In reality, The Frontlines of Peace is a story about peacebuilders. The local simply offers an immediate unproblematic moral good onto which they can grasp to justify their work. Just as James Scambary could be cloaked in self-righteousness for living among the locals, so too can the entire industry save its soul through local peacebuilding. Directly working at the local level means avoiding a whole host of awkward questions about the politics of intervention. Bottom-up peacebuilding is not a revolution, but a continuation of Peace Inc.’s anti-political stance.
Peace Inc. has made violence acceptable, as long as it does not threaten the inter-state order.
One of the most telling stories in the book is about Idjwi, an island in the middle of Lake Kivu that is a bastion of tranquility in the midst of a region convulsed by war.
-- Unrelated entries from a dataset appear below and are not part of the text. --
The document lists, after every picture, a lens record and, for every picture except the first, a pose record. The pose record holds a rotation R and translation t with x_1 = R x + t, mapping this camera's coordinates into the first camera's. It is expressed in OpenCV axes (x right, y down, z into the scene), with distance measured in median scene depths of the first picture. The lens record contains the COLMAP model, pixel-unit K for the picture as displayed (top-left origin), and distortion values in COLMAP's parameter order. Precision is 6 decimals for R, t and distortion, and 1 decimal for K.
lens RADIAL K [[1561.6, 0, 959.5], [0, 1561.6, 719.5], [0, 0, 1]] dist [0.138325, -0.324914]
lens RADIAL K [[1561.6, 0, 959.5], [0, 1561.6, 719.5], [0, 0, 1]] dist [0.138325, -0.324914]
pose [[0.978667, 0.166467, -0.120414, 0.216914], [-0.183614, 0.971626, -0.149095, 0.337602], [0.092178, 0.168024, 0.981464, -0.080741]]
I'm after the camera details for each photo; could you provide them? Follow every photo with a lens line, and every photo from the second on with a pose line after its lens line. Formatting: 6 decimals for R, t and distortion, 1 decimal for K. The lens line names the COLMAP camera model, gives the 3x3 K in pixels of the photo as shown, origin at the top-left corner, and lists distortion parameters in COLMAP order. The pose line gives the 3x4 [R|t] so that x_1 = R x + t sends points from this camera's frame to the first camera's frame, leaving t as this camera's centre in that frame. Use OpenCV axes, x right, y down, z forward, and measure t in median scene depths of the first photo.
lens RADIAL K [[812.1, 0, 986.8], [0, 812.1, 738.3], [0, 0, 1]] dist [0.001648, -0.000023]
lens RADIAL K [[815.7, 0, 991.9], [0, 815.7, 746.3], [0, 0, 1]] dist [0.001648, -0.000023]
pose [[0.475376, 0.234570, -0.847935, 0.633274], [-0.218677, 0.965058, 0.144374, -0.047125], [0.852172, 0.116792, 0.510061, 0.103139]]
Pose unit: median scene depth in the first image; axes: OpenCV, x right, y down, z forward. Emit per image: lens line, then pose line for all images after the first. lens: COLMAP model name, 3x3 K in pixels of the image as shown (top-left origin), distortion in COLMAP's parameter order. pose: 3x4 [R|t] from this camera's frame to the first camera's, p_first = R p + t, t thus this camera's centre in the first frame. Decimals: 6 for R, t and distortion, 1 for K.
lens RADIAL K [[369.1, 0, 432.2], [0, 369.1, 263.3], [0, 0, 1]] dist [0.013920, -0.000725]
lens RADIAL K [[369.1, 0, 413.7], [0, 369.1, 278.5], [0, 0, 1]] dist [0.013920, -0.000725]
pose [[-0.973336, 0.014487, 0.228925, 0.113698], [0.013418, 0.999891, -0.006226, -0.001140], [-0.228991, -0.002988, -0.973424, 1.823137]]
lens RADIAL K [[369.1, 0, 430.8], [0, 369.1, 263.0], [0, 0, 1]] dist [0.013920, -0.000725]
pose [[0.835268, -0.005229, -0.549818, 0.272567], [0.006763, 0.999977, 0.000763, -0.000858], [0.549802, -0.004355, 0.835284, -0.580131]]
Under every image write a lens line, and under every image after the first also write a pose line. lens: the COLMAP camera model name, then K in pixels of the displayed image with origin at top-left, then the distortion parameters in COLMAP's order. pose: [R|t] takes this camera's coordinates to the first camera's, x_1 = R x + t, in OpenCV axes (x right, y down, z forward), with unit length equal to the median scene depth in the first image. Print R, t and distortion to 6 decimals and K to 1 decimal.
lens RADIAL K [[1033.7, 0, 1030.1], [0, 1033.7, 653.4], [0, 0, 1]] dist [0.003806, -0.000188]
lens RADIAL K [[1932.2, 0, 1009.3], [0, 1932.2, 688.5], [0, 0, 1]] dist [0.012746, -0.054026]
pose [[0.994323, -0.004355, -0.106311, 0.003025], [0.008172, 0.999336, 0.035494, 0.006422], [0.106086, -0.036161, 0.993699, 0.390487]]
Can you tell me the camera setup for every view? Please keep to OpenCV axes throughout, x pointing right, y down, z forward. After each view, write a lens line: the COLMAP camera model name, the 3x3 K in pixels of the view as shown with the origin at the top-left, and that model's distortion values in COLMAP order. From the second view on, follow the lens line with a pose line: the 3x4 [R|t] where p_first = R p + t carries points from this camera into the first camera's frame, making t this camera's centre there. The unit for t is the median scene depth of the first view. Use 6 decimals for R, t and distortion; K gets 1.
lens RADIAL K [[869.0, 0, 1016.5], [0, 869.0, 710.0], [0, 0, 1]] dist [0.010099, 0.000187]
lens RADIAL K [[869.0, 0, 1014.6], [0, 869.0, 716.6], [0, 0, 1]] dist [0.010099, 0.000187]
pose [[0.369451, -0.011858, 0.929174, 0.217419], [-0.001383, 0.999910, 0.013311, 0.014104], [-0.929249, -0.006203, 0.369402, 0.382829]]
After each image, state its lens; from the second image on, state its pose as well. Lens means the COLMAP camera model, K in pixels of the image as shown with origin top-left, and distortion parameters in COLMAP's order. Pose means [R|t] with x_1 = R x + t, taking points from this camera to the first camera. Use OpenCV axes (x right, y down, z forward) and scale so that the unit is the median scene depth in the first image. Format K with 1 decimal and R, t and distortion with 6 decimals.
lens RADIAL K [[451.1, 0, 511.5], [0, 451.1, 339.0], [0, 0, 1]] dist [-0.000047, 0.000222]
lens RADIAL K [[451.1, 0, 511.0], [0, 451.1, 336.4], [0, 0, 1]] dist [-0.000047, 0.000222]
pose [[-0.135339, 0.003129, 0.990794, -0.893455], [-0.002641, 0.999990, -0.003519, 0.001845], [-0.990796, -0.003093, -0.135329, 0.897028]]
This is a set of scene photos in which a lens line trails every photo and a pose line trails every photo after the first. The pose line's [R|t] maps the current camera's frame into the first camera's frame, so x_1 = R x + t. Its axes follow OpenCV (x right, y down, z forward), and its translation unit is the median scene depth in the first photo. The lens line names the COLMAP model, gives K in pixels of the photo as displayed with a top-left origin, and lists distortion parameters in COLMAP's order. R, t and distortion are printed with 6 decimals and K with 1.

Autesserre’s explanation for this is predictable: it’s the island’s culture of peace. According to her, blood pacts and extensive witchcraft have kept down levels of violence, though there remains massive social and material inequality—three families and the church control 75 percent of the land—and omnipresent poverty—82 percent of the population survives on less than $1 a day. The more prosaic reason for Idjwi’s tranquility is the relative absence of the state and international community. Autesserre’s own research assistant remarks that “People say that Idjwi has never been at war, so the government forgets about us and the international community forgets about us. I wonder if they are trying to have us start a war so that we finally get aid projects!”
If Autesserre had followed the central intuition of this story—which resembles many others in The Frontlines of Peace—she might have written a book in the anarchist tradition of James C. Scott about the alternative forms of society created by communities outside the state-based order. That narrative, though just as guilty of fetishizing the local, would have at least had the advantage of coherence. Instead, Autesserre perversely makes the case for peacebuilders. The danger of this approach is indicated by her case study of the Life and Peace Institute (LPI), an organization doing participatory peacebuilding with local communities around the globe. She discusses LPI’s work in in the DRC’s beleaguered Kivu provinces, where its slow, community-based approach seemed to be paying off. Until, that is, Autesserre wrote an op-ed in 2012 in the International Herald Tribune praising the LPI. The op-ed triggered an invasion by Peace Inc. LPI received requests for briefings, partnerships with foreign organizations, and was showered with donor funds. Suddenly, it was no longer responsive to the communities that had brought it legitimacy in the first place. Within four years, having expanded too rapidly and been beset by accusations of corruption, LPI effectively closed all its programs in the DRC.
Perhaps Peace Inc.’s culture can be changed, but its politics can’t. Peacebuilding will necessarily find itself at the behest of its donors. And while Peace Inc.’s goal is the end of war as such, peacebuilding now forms part of a global system in which violence is kept at acceptable levels, as social forces are neutralized. In Samuel Moyn’s new book Humane: How the United States Abandoned Peace and Reinvented War, he cites Leo Tolstoy, worrying that humanitarianism could entrench war by making it palatable. Peace Inc., similarly, has made violence acceptable, as long as it does not threaten the inter-state order. To obtain the sort of sustainable peace that Autesserre seems to wish for, in which people live flourishing lives, one should avoid the peacebuilders. For the people of Idjwi, one can only hope that Peace Inc. does not read Autesserre’s latest book.